Theoretical study of hydrogen storage in a truncated tetrahedron hydrocarbon

Abstract

A hydrocarbon molecule, having a truncated tetrahedron shape with a suitable size for the storage of a hydrogen molecule, is designed using quantum chemical methods. The molecule consists of four benzene rings bridged by six vinylene groups at the 1, 3, and 5 carbon positions of each ring, and has a stoichiometry of C₃₆H₂₄. The molecular geometry optimized under T _d symmetry by the B3LYP/cc-pVTZ method shows no imaginary frequencies. The size of the molecular cavity, measured by the distance between opposite vinylene groups, is 8.0 Å. The cavity has four openings along each tetrahedron face. The radius of the opening is approximately 2 Å. The system interacting with a hydrogen molecule is optimized by the MP2/cc-pVTZ method. The interaction energy is evaluated by an extrapolation method through increasing the basis set size of the hydrogen molecule from the cc-pVTZ to the cc-pV6Z with counterpoise corrections. The hydrogen molecule enters the opening by overcoming an energy barrier of +730 meV and locates at the center of the cavity with a binding energy of −140 meV. The high barrier arises from the small size of the opening. The binding energy is three times larger than that of a graphite surface and may allow hydrogen storage at milder temperatures and pressures than those required with graphite.

Appendix

Here, we show the detailed form of the potential function of a hydrogen molecule bound in a carbon sphere of radius d with a circular opening of radius a [9, 10]. The origin of the system is set at the sphere center and the z axis is drawn running through the centers of the sphere and the opening. The potential energy curve of a hydrogen molecule moving along the z axis is given by:

$$W\left( z,d,a \right)=\frac{D}{3}\left\{ \frac{1}{10\left( z/d \right)}\left[ \frac{1}{{{\left[ 1-2\left( z/d \right)\cos {{\theta }_{a}}+{{\left( z/d \right)}^{2}} \right]}^{5}}}-\frac{1}{{{\left[ 1+\left( z/d \right) \right]}^{10}}} \right]{{\left( \frac{{{d}_{e}}}{d} \right)}^{10}}-\frac{5}{8\left( z/d \right)}\left[ \frac{1}{{{\left[ 1-2\left( z/d \right)\cos {{\theta }_{a}}+{{\left( z/d \right)}^{2}} \right]}^{2}}}-\frac{1}{{{\left[ 1+\left( z/d \right) \right]}^{4}}} \right]{{\left( \frac{{{d}_{e}}}{d} \right)}^{4}} \right\},$$

(3)

where θ _a , D, and d _e denote the polar angle of the opening edge (\({{\theta }_{a}}={{\sin }^{-1}}a/d\)), the potential depth, and the optimum sphere radius, respectively.
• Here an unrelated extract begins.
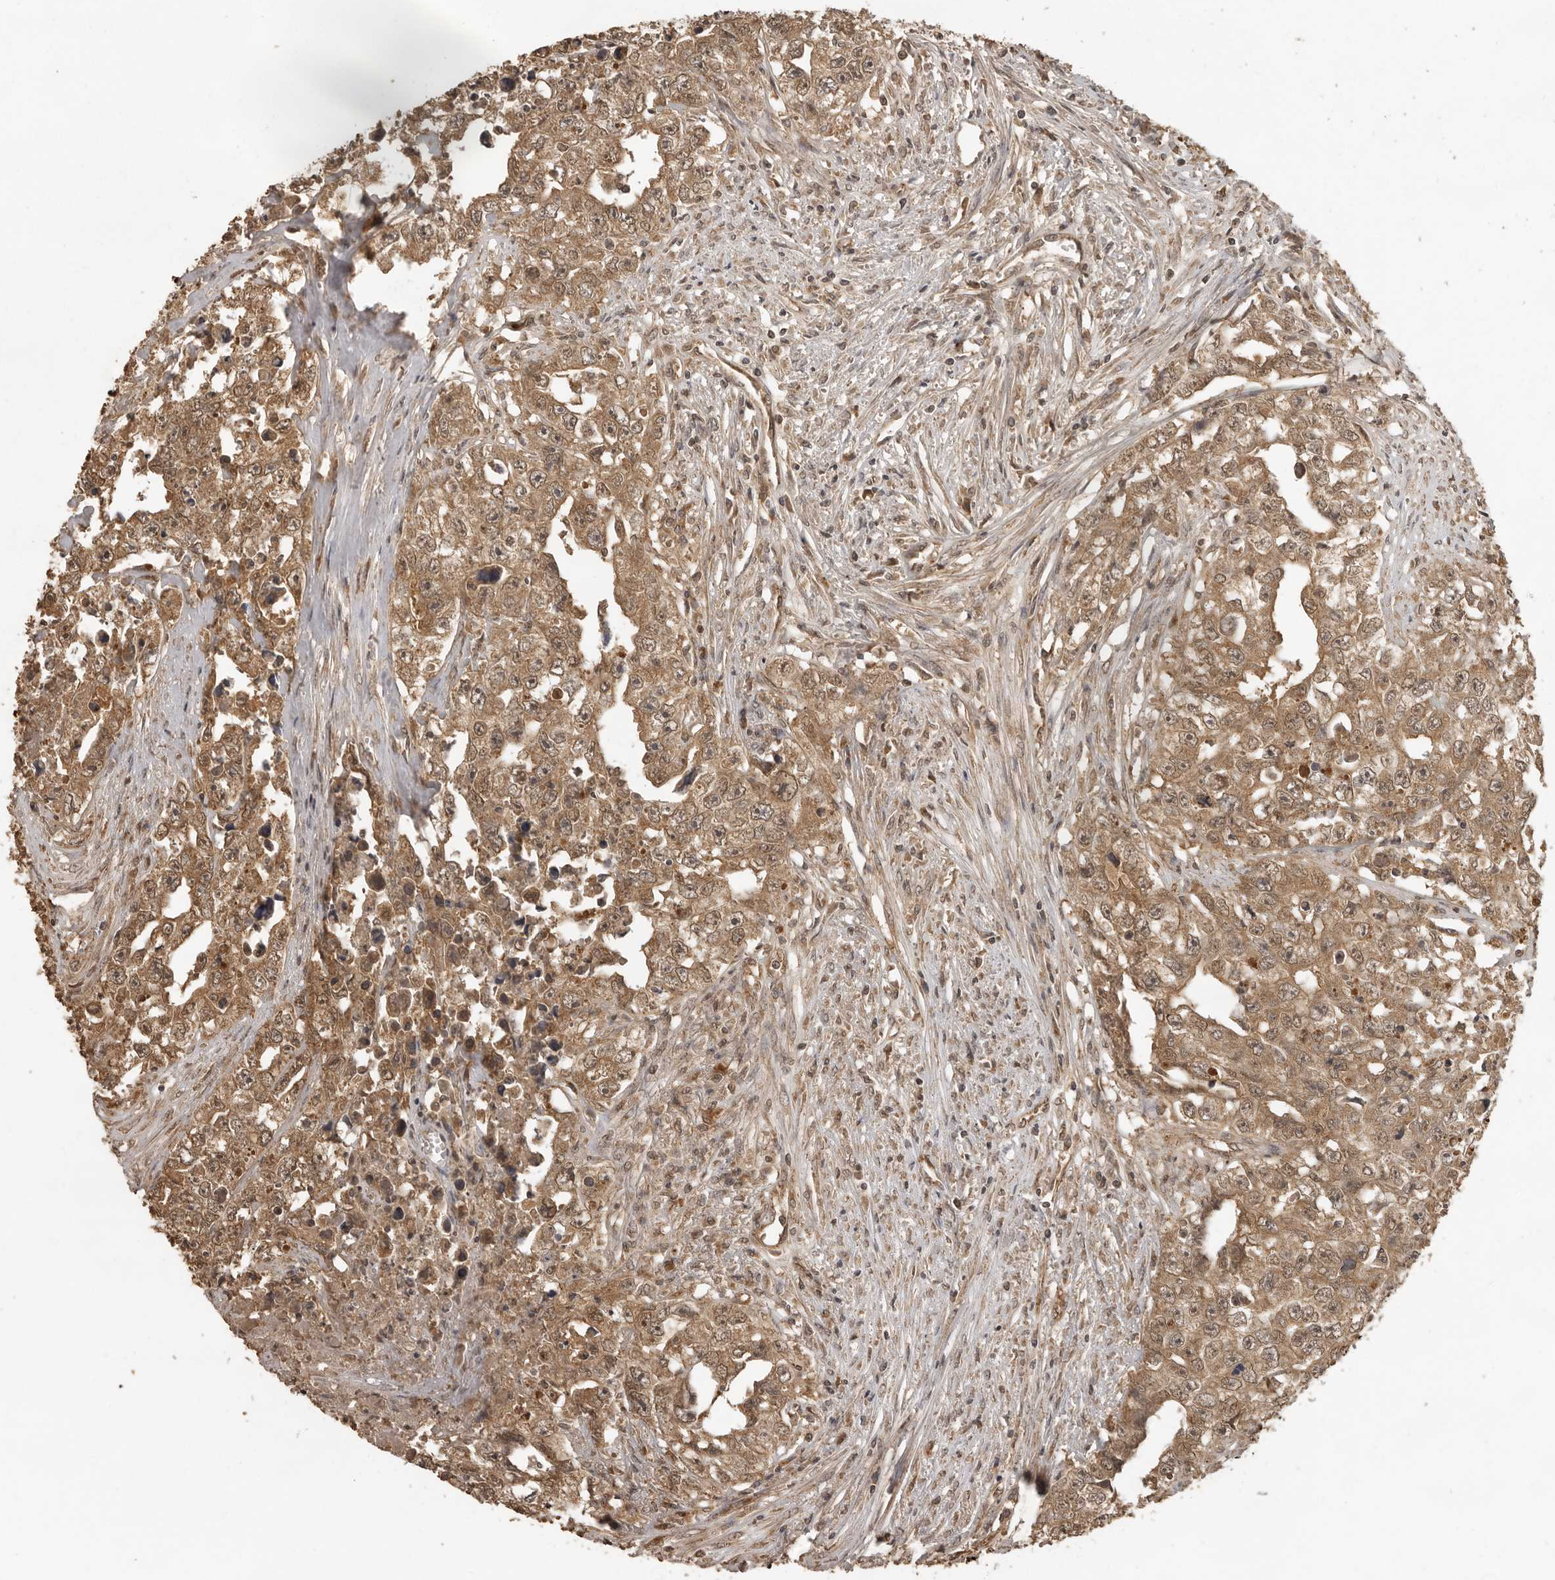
{"staining": {"intensity": "moderate", "quantity": ">75%", "location": "cytoplasmic/membranous"}, "tissue": "testis cancer", "cell_type": "Tumor cells", "image_type": "cancer", "snomed": [{"axis": "morphology", "description": "Seminoma, NOS"}, {"axis": "morphology", "description": "Carcinoma, Embryonal, NOS"}, {"axis": "topography", "description": "Testis"}], "caption": "This micrograph reveals immunohistochemistry staining of human embryonal carcinoma (testis), with medium moderate cytoplasmic/membranous staining in about >75% of tumor cells.", "gene": "CTF1", "patient": {"sex": "male", "age": 43}}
The lowest energy (−D) is obtained when the hydrogen molecule is located at the center of the sphere (z = 0) if d = d _e and a = 0. The D and d _e are given by:

$$D=\frac{48}{5}{{\left( \frac{2}{5} \right)}^{2/3}}\pi ~{{\rho }_{\text{s}}}~{{\sigma }_{\text{C}-{{\text{H}}_{2}}}}^{2}~{{\epsilon }_{\text{C}-{{\text{H}}_{2}}}}~$$

(4)

$${{d}_{\text{e}}}={{\left( \frac{5}{2} \right)}^{1/6}}{{\sigma }_{\text{C}-{{\text{H}}_{2}}}},\text{ }\!\!~\!\!\text{ }$$

(5)

where ρ _s denotes the density of the carbon surface. The \({{\epsilon }_{\text{C}-{{\text{H}}_{2}}}}\)and \({{\sigma }_{\text{C}-{{\text{H}}_{2}}}}\) are, respectively, the energy and distance parameters of the Lennard–Jones potential between a carbon atom and a hydrogen molecule. The hydrogen scattering experiment from the graphite surface determined their values: \({{\epsilon }_{\text{C}-{{\text{H}}_{2}}}}\)= 3.89 meV and \({{\sigma }_{\text{C}-{{\text{H}}_{2}}}}\)= 2.89 Å [4]. Using the graphite surface density (0.382 Å⁻²) for ρ _s , we obtain D = 203 meV and d _e = 3.37 Å.